|Written by GSCR Staff|
|Tuesday, 06 May 2014 07:47|
In yesterday’s Goldman Guide we delved into the current market dynamics of the “Haves”, which included the DOW 30, and the “Have Nots”, which include Twitter (NASDAQ – TWTR) and LinkedIn (NASDAQ – LNKD). We have occasionally commented on Tesla Motors, Inc. (NASDAQ – TSLA - $216.61) on Twitter and the Market Monitor over the past year or so as sort of a ‘tweener” stock that is more about potential then actual sales and market penetration. The question is where does TSLA go from here?
The figure below is the one year price history for TSLA. The stock skyrocketed over 350% from about this time last year to 52-week highs over $250 in early March. Since then the stock is down 14% to the current price level.

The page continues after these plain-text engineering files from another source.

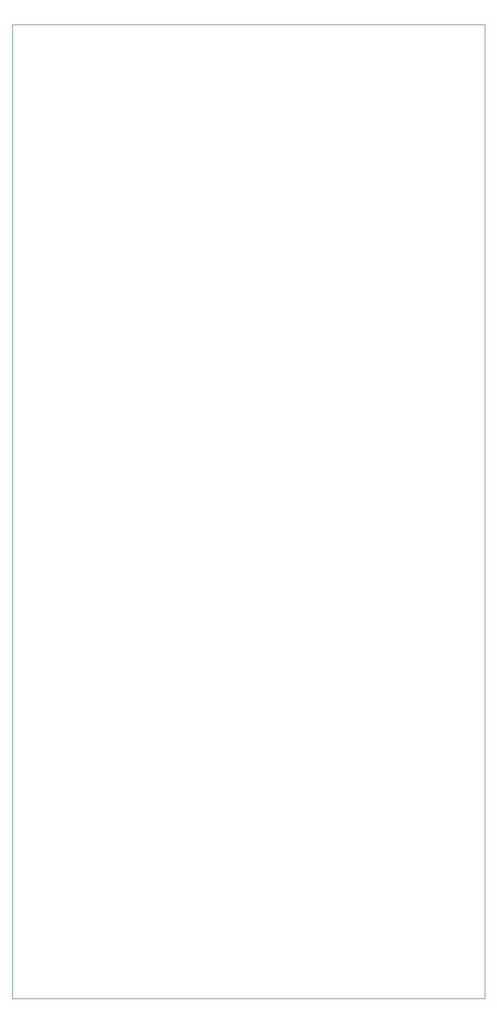
<source format=gbr>
G04 #@! TF.GenerationSoftware,KiCad,Pcbnew,5.1.2*
G04 #@! TF.CreationDate,2019-06-27T09:05:03-04:00*
G04 #@! TF.ProjectId,repl_sharp_el-w516x,7265706c-5f73-4686-9172-705f656c2d77,rev?*
G04 #@! TF.SameCoordinates,Original*
G04 #@! TF.FileFunction,Profile,NP*
%FSLAX46Y46*%
G04 Gerber Fmt 4.6, Leading zero omitted, Abs format (unit mm)*
G04 Created by KiCad (PCBNEW 5.1.2) date 2019-06-27 09:05:03*
%MOMM*%
%LPD*%
G04 APERTURE LIST*
%ADD10C,0.120000*%
G04 APERTURE END LIST*
D10*
X101320000Y-8800000D02*
X169900000Y-8800000D01*
X101320000Y-150040000D02*
X101320000Y-8800000D01*
X169900000Y-150040000D02*
X101320000Y-150040000D01*
X169900000Y-8800000D02*
X169900000Y-150040000D01*
M02*

</source>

Tesla Motors, Inc. (NASDAQ – TSLA) 1-Year Price Chart
(Source – Yahoo Finance)
Remember our 12 New Tactics for Investment Success from last Monday’s Goldman Guide? The first part of our assessment had to do with valuation. TSLA forward 12-month P/E is estimated at 56, versus 19 for the Russell 2000 and 16 for the S&P 500. The 5-year PEG ratio of 3.45 is also not that stellar. Strike One. Tesla Motors also has large debt positions with almost $90 of debt per every $1 of equity, another bad sign. Strike two. Finally, Tesla Motors’s negative operating and profit margins are also not in favor in current market conditions. Strike three.
While we think the 0.1% growth in GDP in 1Q14 is more due to the miserable winter, and a blip on the radar, but we also would not expect the economy to grow any more than 2.5% per quarter the rest of the year. And the bottom line is Tesla still makes a luxury item. Orders could drop off if the economy does not pick up. We say take some profits here and/or set a bottom of $175 for TSLA.
Disclosure: Goldman Small Cap Research analysts are neither long nor short these shares but may elect to purchase the stock within the next 48 hours.